Investing.com - Oil prices fell on Tuesday, snapping eight day of gains in what was the longest unbroken rally in more than five years as many traders closed positions ahead of the U.S. Independence Day holiday.
U.S. crude futures were at $46.91 a barrel by 04.30 AM ET (08.30 GMT), down 16 cents or 0.34%. U.S. crude closed up $1.03 or 2.2% at $47.07 a barrel on Monday.
Brent crude futures on the ICE Futures Exchange in London were at $49.52, off 17 cents or 0.34%. In the previous session Brent closed up 91 cents or 1.9% at $49.68 a barrel.

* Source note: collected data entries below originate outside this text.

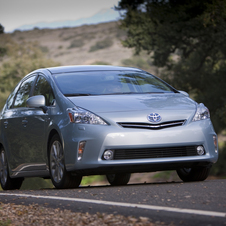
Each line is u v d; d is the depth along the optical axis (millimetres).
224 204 10820
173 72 75812
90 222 9648
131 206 11148
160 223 9062
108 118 16078
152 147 15984
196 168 18016
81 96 17578
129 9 65438
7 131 21516
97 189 15516
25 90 21297
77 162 16016
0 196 15836
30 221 10547
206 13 54719
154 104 17000
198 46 65938
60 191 15812
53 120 17344
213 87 70000
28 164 19906
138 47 68500
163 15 61375
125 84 19047
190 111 16953
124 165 15859
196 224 8812
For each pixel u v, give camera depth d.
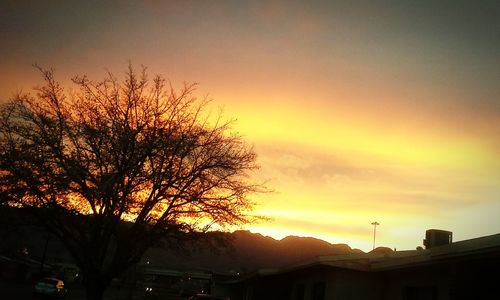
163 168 17.33
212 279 65.50
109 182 16.02
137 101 17.22
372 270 17.27
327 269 19.02
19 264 56.44
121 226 17.78
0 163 15.40
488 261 11.83
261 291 27.64
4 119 15.95
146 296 58.75
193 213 17.86
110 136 16.70
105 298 52.16
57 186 15.90
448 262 12.32
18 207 16.50
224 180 18.03
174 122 17.56
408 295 16.05
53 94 16.78
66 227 17.84
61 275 62.81
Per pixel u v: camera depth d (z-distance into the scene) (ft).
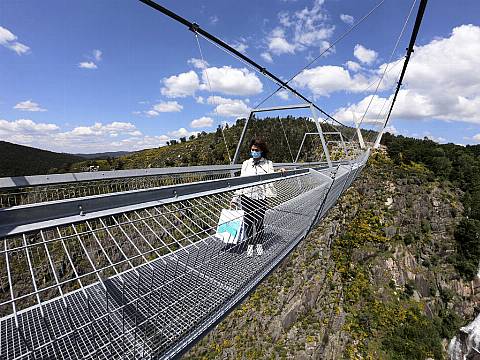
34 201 10.47
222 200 10.16
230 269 9.68
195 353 83.82
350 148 164.66
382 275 182.19
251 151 18.01
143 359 5.60
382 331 141.28
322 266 141.79
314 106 38.11
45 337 5.98
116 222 6.34
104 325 6.29
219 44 27.73
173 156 305.94
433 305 190.19
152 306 7.04
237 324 95.76
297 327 108.27
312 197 16.89
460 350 176.24
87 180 12.60
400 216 225.15
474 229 220.84
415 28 38.34
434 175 283.18
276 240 13.39
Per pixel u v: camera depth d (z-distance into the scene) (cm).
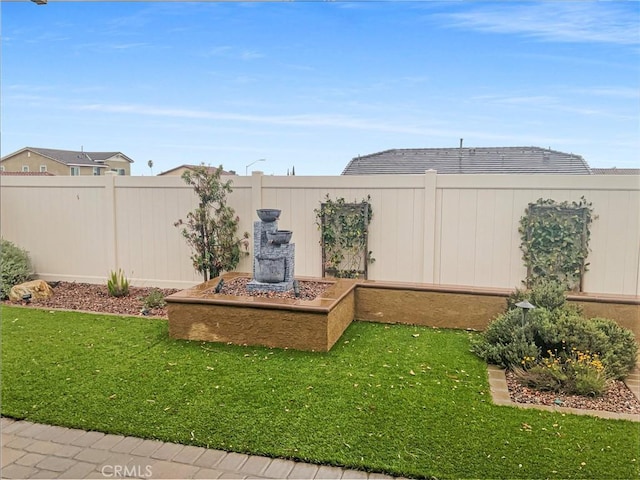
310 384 420
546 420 352
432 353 513
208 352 510
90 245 852
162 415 360
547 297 556
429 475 282
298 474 287
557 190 639
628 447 313
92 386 413
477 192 670
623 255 623
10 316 654
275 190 748
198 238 753
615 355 454
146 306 697
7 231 897
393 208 705
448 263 690
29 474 289
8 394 396
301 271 753
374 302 659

Oil slipped lower as traders took profits in the wake of the longest stretch of daily gains since February 2012 after data last week indicating that U.S. oil output is moderating.
Energy services firm Baker Hughes on Friday reported that the number of active U.S. rigs drilling for oil fell by two, the first decline in six months.

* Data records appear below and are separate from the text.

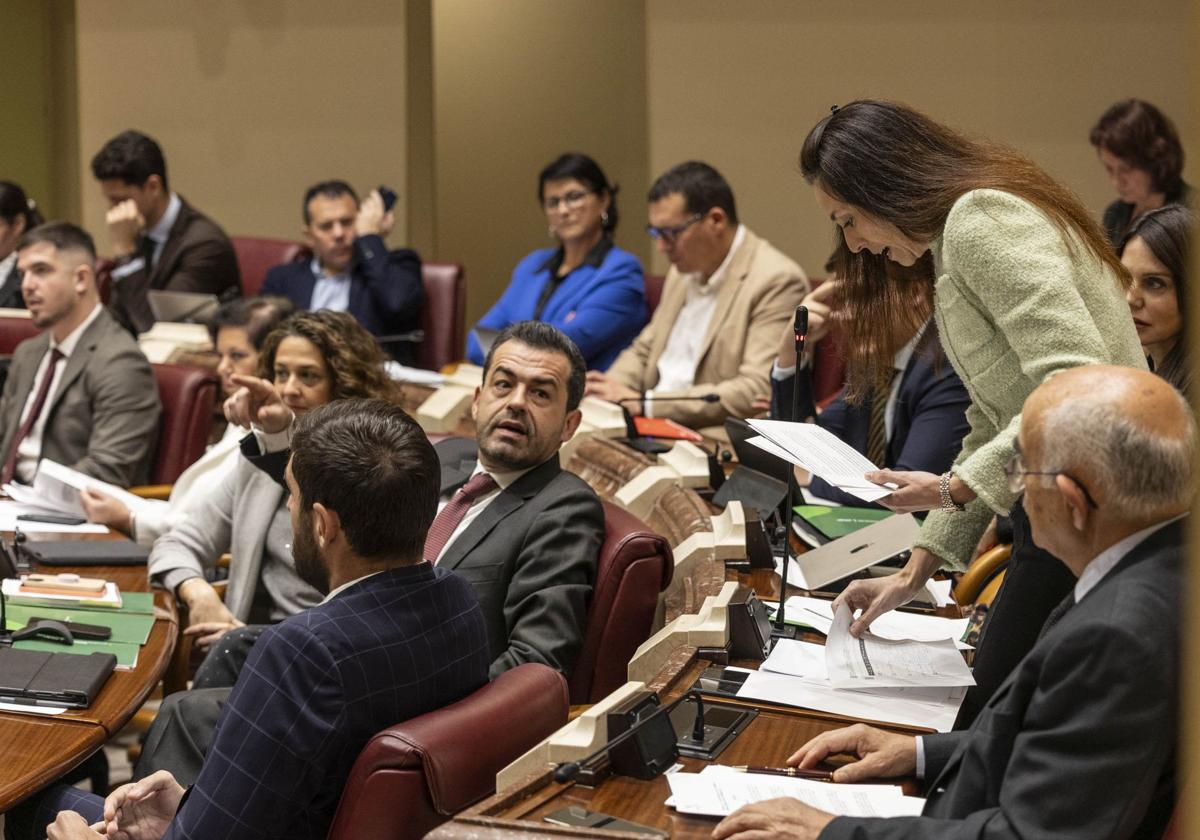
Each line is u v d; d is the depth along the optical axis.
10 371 5.62
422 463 2.57
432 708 2.52
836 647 2.71
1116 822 1.75
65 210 9.89
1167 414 1.84
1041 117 7.68
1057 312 2.34
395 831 2.27
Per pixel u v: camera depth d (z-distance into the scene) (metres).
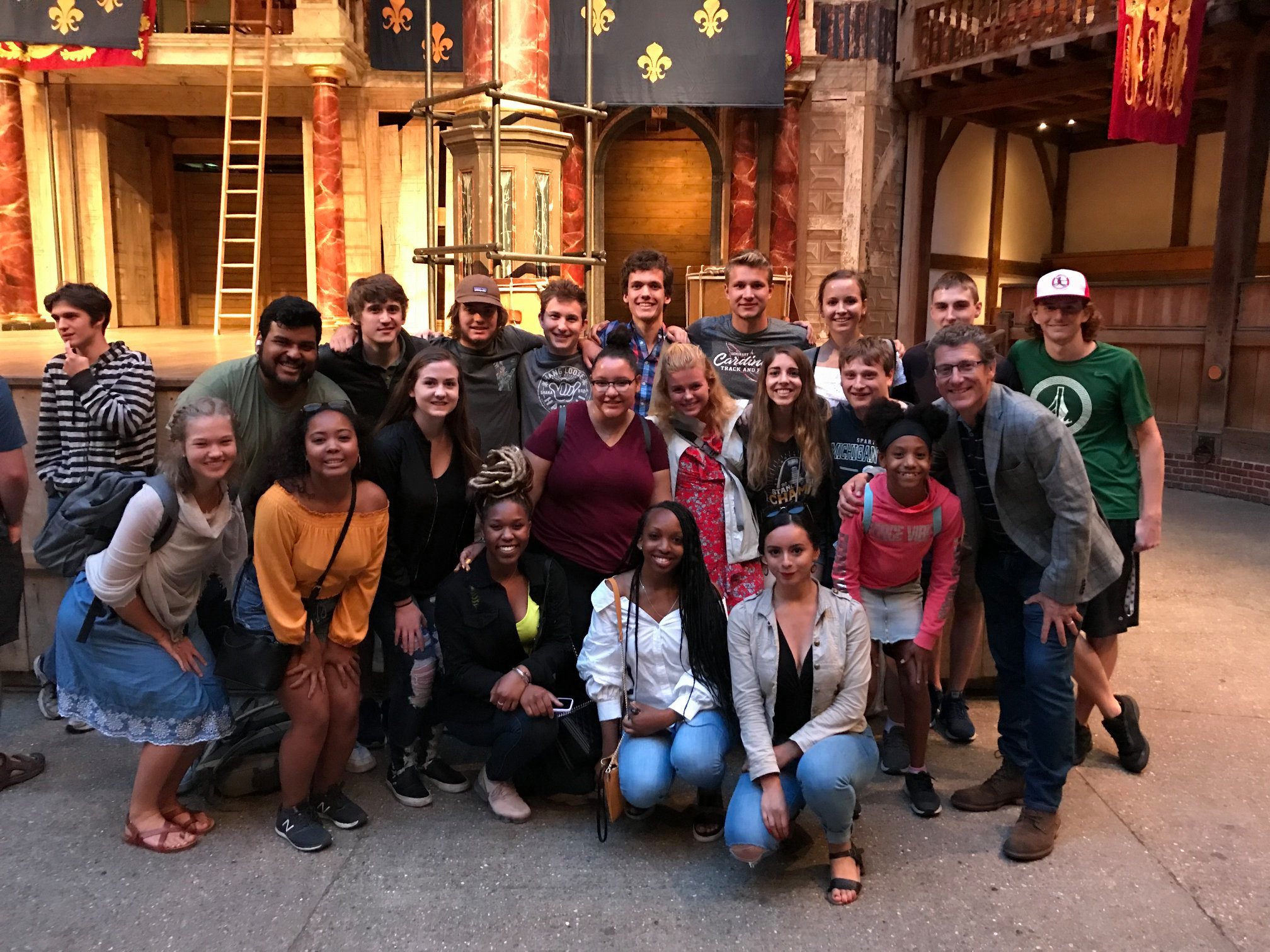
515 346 3.68
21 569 3.16
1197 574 5.85
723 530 3.18
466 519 3.12
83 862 2.65
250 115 10.42
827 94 10.63
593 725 2.96
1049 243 13.45
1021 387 3.33
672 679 2.83
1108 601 3.18
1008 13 9.56
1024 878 2.61
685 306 12.40
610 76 8.63
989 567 3.00
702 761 2.69
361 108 10.25
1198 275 11.84
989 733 3.59
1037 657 2.72
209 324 12.00
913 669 2.92
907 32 10.63
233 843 2.76
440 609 2.91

Despite the drop in drilling the total rig count was still more than double the 341 rigs in the same week a year ago the firm said.
The report came after figures from the U.S. Energy Information Administration showing that output fell by 24,000 barrels per day in April, the first drop this year.
But oil markets remain oversupplied despite output cuts brokered by the Organization of the Petroleum Exporting Countries.
In May, OPEC and some non-OPEC producers extended a deal to cut 1.8 million barrels per day in supply until March 2018.
Its efforts have been undermined by rising shale production in the U.S. and increased production by Libya and Nigeria, who are exempt from the production cuts.
Elsewhere on Nymex, gasoline futures were down 0.63% to $1.525 a gallon, while heating oil edged down to $1.509 a gallon.
Natural gas futures were at $2.962 per million British thermal units.